1. If he is already in the AL, he is not eligible for compensation due to failing to adhere to the "unexpected loss" principle. Such players will be listed as "pounded" and will be listed with a "#" symbol next to their names on league rosters and draft lists. The only way a player can lose his pounded status is if he returns to the NL during the season he was pounded; otherwise, you lose all rights to this player after the season.
2. If a player is in the NL or is a free agent, he now falls into one of the following categories:
a) He has an NL card only this year;
b) He has an AL card only this year;
c) He has both NL and AL cards this year;
d) He has no card this year.
If he falls into category a), you have the right to either keep him as one of your 22, or cut him back into the draft.
(If he has returned to the AL or does so before our draft, as a “#” player he will not be eligible for compensation by whoever drafts him.)
If he falls into category b), you still control him when the Compensation Draft comes around. At that time you will choose between seeking compensation or the alternative, known as “Retainer Rights.” You'll do one, and give up the other.
If he falls into category c), you must protect and keep his NL card in order to have this option next year.
If he falls into category d), you needed to protect him uncarded as one of your 22-max to continue your ownership of this player.
Managers will vote for the compensation order, listing the most deserving 1st, next most deserving 2nd, etc., all the way down the “Outgoing” list. Outgoing players will be ranked by their AL card “value” (usage + quality) with lesser consideration given to age and potential.
Managers are NOT eligible to vote for their own players. If irregularities in a manager's ballot are apparent (the obviously undeserving receiving undue support to undermine the process), the Executive Committee may invalidate such ballots and take disciplinary action. THIS VOTE MUST BE AS HONEST AS THE GAMES.
Once the results are tallied, the compensation draft order will be determined and it will be run a couple of weeks prior to the rookie draft.

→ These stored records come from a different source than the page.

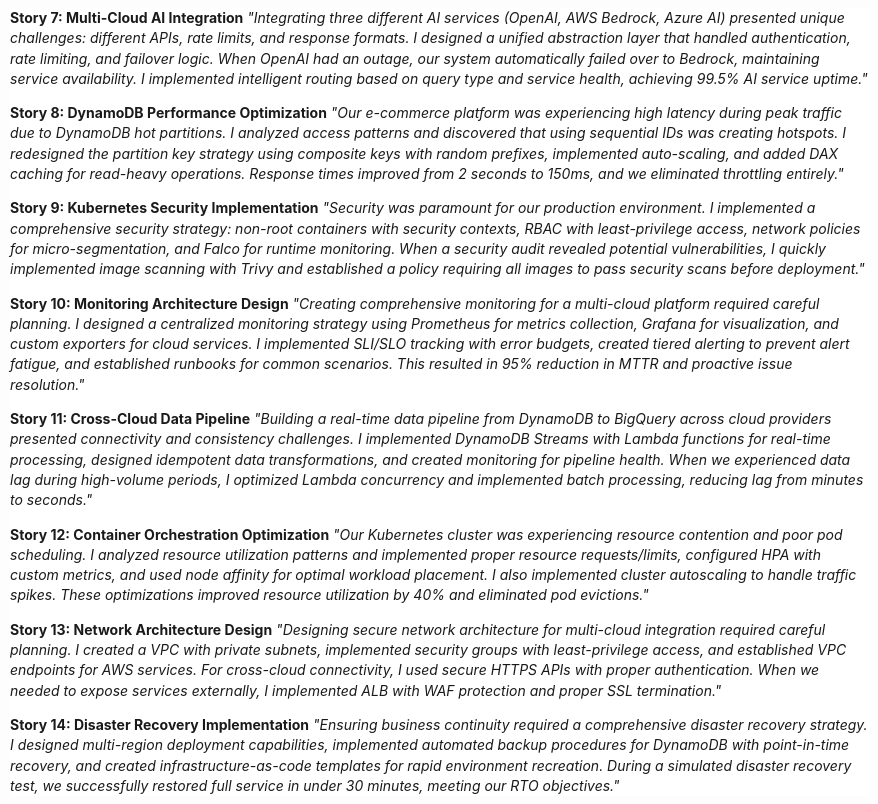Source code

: **Story 7: Multi-Cloud AI Integration**
*"Integrating three different AI services (OpenAI, AWS Bedrock, Azure AI) presented unique challenges: different APIs, rate limits, and response formats. I designed a unified abstraction layer that handled authentication, rate limiting, and failover logic. When OpenAI had an outage, our system automatically failed over to Bedrock, maintaining service availability. I implemented intelligent routing based on query type and service health, achieving 99.5% AI service uptime."*

**Story 8: DynamoDB Performance Optimization**
*"Our e-commerce platform was experiencing high latency during peak traffic due to DynamoDB hot partitions. I analyzed access patterns and discovered that using sequential IDs was creating hotspots. I redesigned the partition key strategy using composite keys with random prefixes, implemented auto-scaling, and added DAX caching for read-heavy operations. Response times improved from 2 seconds to 150ms, and we eliminated throttling entirely."*

**Story 9: Kubernetes Security Implementation**
*"Security was paramount for our production environment. I implemented a comprehensive security strategy: non-root containers with security contexts, RBAC with least-privilege access, network policies for micro-segmentation, and Falco for runtime monitoring. When a security audit revealed potential vulnerabilities, I quickly implemented image scanning with Trivy and established a policy requiring all images to pass security scans before deployment."*

**Story 10: Monitoring Architecture Design**
*"Creating comprehensive monitoring for a multi-cloud platform required careful planning. I designed a centralized monitoring strategy using Prometheus for metrics collection, Grafana for visualization, and custom exporters for cloud services. I implemented SLI/SLO tracking with error budgets, created tiered alerting to prevent alert fatigue, and established runbooks for common scenarios. This resulted in 95% reduction in MTTR and proactive issue resolution."*

**Story 11: Cross-Cloud Data Pipeline**
*"Building a real-time data pipeline from DynamoDB to BigQuery across cloud providers presented connectivity and consistency challenges. I implemented DynamoDB Streams with Lambda functions for real-time processing, designed idempotent data transformations, and created monitoring for pipeline health. When we experienced data lag during high-volume periods, I optimized Lambda concurrency and implemented batch processing, reducing lag from minutes to seconds."*

**Story 12: Container Orchestration Optimization**
*"Our Kubernetes cluster was experiencing resource contention and poor pod scheduling. I analyzed resource utilization patterns and implemented proper resource requests/limits, configured HPA with custom metrics, and used node affinity for optimal workload placement. I also implemented cluster autoscaling to handle traffic spikes. These optimizations improved resource utilization by 40% and eliminated pod evictions."*

**Story 13: Network Architecture Design**
*"Designing secure network architecture for multi-cloud integration required careful planning. I created a VPC with private subnets, implemented security groups with least-privilege access, and established VPC endpoints for AWS services. For cross-cloud connectivity, I used secure HTTPS APIs with proper authentication. When we needed to expose services externally, I implemented ALB with WAF protection and proper SSL termination."*

**Story 14: Disaster Recovery Implementation**
*"Ensuring business continuity required a comprehensive disaster recovery strategy. I designed multi-region deployment capabilities, implemented automated backup procedures for DynamoDB with point-in-time recovery, and created infrastructure-as-code templates for rapid environment recreation. During a simulated disaster recovery test, we successfully restored full service in under 30 minutes, meeting our RTO objectives."*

Any owner failing to submit a compensation list by the deadline will be assessed 30 penalty points, and the Executive Committee will make compensation decisions for the team using their best judgment.
Teams lose Retainer Rights on any player who has not received a SOM card for three consecutive seasons.
Shortly after the Compensation Order is determined, the Compensation Draft takes place. This is approximately 1-2 weeks prior to the Rookie Draft via e-mail with results posted on the Message Board by the Compensation Committee.
Players with both AL and NL cards may receive compensation, but that compensation will be limited to the “value” (usage + quality) of the AL card.